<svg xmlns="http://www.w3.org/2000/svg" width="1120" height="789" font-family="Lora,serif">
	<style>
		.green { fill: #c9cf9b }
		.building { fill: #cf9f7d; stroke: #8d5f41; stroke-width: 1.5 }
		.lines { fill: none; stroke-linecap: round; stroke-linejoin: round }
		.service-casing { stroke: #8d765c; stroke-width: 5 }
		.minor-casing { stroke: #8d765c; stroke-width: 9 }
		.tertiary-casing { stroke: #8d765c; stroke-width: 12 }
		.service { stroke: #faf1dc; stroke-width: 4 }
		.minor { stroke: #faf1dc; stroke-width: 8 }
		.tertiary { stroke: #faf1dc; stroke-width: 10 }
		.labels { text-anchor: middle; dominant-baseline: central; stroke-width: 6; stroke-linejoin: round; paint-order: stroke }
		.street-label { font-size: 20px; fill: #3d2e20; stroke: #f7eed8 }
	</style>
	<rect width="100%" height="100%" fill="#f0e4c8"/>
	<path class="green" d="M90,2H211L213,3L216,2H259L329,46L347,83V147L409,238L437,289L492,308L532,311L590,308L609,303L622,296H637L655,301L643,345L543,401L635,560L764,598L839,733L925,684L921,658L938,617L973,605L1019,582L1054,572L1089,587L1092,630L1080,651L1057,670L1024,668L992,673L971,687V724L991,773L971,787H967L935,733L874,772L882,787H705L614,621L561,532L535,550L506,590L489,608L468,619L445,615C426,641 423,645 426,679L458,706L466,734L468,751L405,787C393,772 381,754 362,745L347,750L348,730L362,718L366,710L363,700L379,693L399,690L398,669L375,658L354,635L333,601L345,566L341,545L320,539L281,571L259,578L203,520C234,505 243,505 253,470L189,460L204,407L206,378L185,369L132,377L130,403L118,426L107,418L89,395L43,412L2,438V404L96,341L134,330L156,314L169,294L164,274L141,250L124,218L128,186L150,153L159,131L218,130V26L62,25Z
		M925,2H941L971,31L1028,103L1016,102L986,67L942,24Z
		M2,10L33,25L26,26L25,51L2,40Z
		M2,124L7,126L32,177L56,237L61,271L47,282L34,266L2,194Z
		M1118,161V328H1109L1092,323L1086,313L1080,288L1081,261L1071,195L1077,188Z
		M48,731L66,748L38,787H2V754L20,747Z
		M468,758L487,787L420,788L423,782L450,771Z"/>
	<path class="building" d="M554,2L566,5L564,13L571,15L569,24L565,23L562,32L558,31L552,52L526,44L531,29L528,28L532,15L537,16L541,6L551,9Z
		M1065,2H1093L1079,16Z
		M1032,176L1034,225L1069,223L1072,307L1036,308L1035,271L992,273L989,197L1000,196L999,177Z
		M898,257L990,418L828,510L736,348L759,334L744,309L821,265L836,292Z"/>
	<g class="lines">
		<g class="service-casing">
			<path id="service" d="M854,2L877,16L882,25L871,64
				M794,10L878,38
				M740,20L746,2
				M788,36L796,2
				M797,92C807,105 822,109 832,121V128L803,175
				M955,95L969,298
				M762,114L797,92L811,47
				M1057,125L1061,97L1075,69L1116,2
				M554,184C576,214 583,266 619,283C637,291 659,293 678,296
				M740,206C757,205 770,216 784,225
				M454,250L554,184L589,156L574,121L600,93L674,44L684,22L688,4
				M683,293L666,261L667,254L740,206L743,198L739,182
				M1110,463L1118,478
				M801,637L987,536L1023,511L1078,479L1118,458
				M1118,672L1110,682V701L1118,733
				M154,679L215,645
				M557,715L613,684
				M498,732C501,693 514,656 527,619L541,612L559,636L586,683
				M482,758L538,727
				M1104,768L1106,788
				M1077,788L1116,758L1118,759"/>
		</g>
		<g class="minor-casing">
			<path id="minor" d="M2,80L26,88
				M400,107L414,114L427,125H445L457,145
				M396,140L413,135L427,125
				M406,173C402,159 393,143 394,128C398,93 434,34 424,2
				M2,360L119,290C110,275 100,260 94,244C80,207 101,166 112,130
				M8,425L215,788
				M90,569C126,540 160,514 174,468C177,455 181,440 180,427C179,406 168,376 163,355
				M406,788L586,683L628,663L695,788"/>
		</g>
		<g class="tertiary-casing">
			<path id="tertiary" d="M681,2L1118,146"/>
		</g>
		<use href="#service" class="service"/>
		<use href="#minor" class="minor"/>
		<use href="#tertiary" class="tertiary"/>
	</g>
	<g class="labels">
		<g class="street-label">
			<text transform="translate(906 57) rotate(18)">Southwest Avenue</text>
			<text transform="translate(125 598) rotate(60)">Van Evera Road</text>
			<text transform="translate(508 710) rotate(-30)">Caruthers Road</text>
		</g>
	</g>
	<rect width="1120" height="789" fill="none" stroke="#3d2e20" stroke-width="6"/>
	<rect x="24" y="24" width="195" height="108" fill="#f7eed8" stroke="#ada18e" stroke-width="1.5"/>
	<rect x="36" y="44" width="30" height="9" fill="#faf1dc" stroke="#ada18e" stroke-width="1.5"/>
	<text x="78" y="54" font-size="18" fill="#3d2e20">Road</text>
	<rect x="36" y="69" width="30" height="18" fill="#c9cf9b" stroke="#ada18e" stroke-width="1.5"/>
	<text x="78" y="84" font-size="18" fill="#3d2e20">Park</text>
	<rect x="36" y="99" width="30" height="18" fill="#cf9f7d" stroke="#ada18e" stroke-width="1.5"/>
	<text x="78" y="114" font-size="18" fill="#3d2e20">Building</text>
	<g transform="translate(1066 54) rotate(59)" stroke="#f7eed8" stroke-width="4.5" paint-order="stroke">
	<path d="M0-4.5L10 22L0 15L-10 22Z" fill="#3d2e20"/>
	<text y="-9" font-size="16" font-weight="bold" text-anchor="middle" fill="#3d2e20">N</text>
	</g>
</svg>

* * * *

Transcribe every record. Match each line exactly.

- OUTPUT FOR THIS EXERCISE:
<svg xmlns="http://www.w3.org/2000/svg" width="1120" height="789" font-family="Lora,serif">
	<style>
		.green { fill: #c9cf9b }
		.building { fill: #cf9f7d; stroke: #8d5f41; stroke-width: 1.5 }
		.lines { fill: none; stroke-linecap: round; stroke-linejoin: round }
		.service-casing { stroke: #8d765c; stroke-width: 5 }
		.minor-casing { stroke: #8d765c; stroke-width: 9 }
		.tertiary-casing { stroke: #8d765c; stroke-width: 12 }
		.service { stroke: #faf1dc; stroke-width: 4 }
		.minor { stroke: #faf1dc; stroke-width: 8 }
		.tertiary { stroke: #faf1dc; stroke-width: 10 }
		.labels { text-anchor: middle; dominant-baseline: central; stroke-width: 6; stroke-linejoin: round; paint-order: stroke }
		.street-label { font-size: 20px; fill: #3d2e20; stroke: #f7eed8 }
	</style>
	<rect width="100%" height="100%" fill="#f0e4c8"/>
	<path class="green" d="M90,2H211L213,3L216,2H259L329,46L347,83V147L409,238L437,289L492,308L532,311L590,308L609,303L622,296H637L655,301L643,345L543,401L635,560L764,598L839,733L925,684L921,658L938,617L973,605L1019,582L1054,572L1089,587L1092,630L1080,651L1057,670L1024,668L992,673L971,687V724L991,773L971,787H967L935,733L874,772L882,787H705L614,621L561,532L535,550L506,590L489,608L468,619L445,615C426,641 423,645 426,679L458,706L466,734L468,751L405,787C393,772 381,754 362,745L347,750L348,730L362,718L366,710L363,700L379,693L399,690L398,669L375,658L354,635L333,601L345,566L341,545L320,539L281,571L259,578L203,520C234,505 243,505 253,470L189,460L204,407L206,378L185,369L132,377L130,403L118,426L107,418L89,395L43,412L2,438V404L96,341L134,330L156,314L169,294L164,274L141,250L124,218L128,186L150,153L159,131L218,130V26L62,25Z
		M925,2H941L971,31L1028,103L1016,102L986,67L942,24Z
		M2,10L33,25L26,26L25,51L2,40Z
		M2,124L7,126L32,177L56,237L61,271L47,282L34,266L2,194Z
		M1118,161V328H1109L1092,323L1086,313L1080,288L1081,261L1071,195L1077,188Z
		M48,731L66,748L38,787H2V754L20,747Z
		M468,758L487,787L420,788L423,782L450,771Z"/>
	<path class="building" d="M554,2L566,5L564,13L571,15L569,24L565,23L562,32L558,31L552,52L526,44L531,29L528,28L532,15L537,16L541,6L551,9Z
		M1065,2H1093L1079,16Z
		M1032,176L1034,225L1069,223L1072,307L1036,308L1035,271L992,273L989,197L1000,196L999,177Z
		M898,257L990,418L828,510L736,348L759,334L744,309L821,265L836,292Z"/>
	<g class="lines">
		<g class="service-casing">
			<path id="service" d="M854,2L877,16L882,25L871,64
				M794,10L878,38
				M740,20L746,2
				M788,36L796,2
				M797,92C807,105 822,109 832,121V128L803,175
				M955,95L969,298
				M762,114L797,92L811,47
				M1057,125L1061,97L1075,69L1116,2
				M554,184C576,214 583,266 619,283C637,291 659,293 678,296
				M740,206C757,205 770,216 784,225
				M454,250L554,184L589,156L574,121L600,93L674,44L684,22L688,4
				M683,293L666,261L667,254L740,206L743,198L739,182
				M1110,463L1118,478
				M801,637L987,536L1023,511L1078,479L1118,458
				M1118,672L1110,682V701L1118,733
				M154,679L215,645
				M557,715L613,684
				M498,732C501,693 514,656 527,619L541,612L559,636L586,683
				M482,758L538,727
				M1104,768L1106,788
				M1077,788L1116,758L1118,759"/>
		</g>
		<g class="minor-casing">
			<path id="minor" d="M2,80L26,88
				M400,107L414,114L427,125H445L457,145
				M396,140L413,135L427,125
				M406,173C402,159 393,143 394,128C398,93 434,34 424,2
				M2,360L119,290C110,275 100,260 94,244C80,207 101,166 112,130
				M8,425L215,788
				M90,569C126,540 160,514 174,468C177,455 181,440 180,427C179,406 168,376 163,355
				M406,788L586,683L628,663L695,788"/>
		</g>
		<g class="tertiary-casing">
			<path id="tertiary" d="M681,2L1118,146"/>
		</g>
		<use href="#service" class="service"/>
		<use href="#minor" class="minor"/>
		<use href="#tertiary" class="tertiary"/>
	</g>
	<g class="labels">
		<g class="street-label">
			<text transform="translate(906 57) rotate(18)">Southwest Avenue</text>
			<text transform="translate(125 598) rotate(60)">Van Evera Road</text>
			<text transform="translate(508 710) rotate(-30)">Caruthers Road</text>
		</g>
	</g>
	<rect width="1120" height="789" fill="none" stroke="#3d2e20" stroke-width="6"/>
	<rect x="24" y="24" width="195" height="108" fill="#f7eed8" stroke="#ada18e" stroke-width="1.5"/>
	<rect x="36" y="44" width="30" height="9" fill="#faf1dc" stroke="#ada18e" stroke-width="1.5"/>
	<text x="78" y="54" font-size="18" fill="#3d2e20">Road</text>
	<rect x="36" y="69" width="30" height="18" fill="#c9cf9b" stroke="#ada18e" stroke-width="1.5"/>
	<text x="78" y="84" font-size="18" fill="#3d2e20">Park</text>
	<rect x="36" y="99" width="30" height="18" fill="#cf9f7d" stroke="#ada18e" stroke-width="1.5"/>
	<text x="78" y="114" font-size="18" fill="#3d2e20">Building</text>
	<g transform="translate(1066 54) rotate(59)" stroke="#f7eed8" stroke-width="4.5" paint-order="stroke">
	<path d="M0-4.5L10 22L0 15L-10 22Z" fill="#3d2e20"/>
	<text y="-9" font-size="16" font-weight="bold" text-anchor="middle" fill="#3d2e20">N</text>
	</g>
</svg>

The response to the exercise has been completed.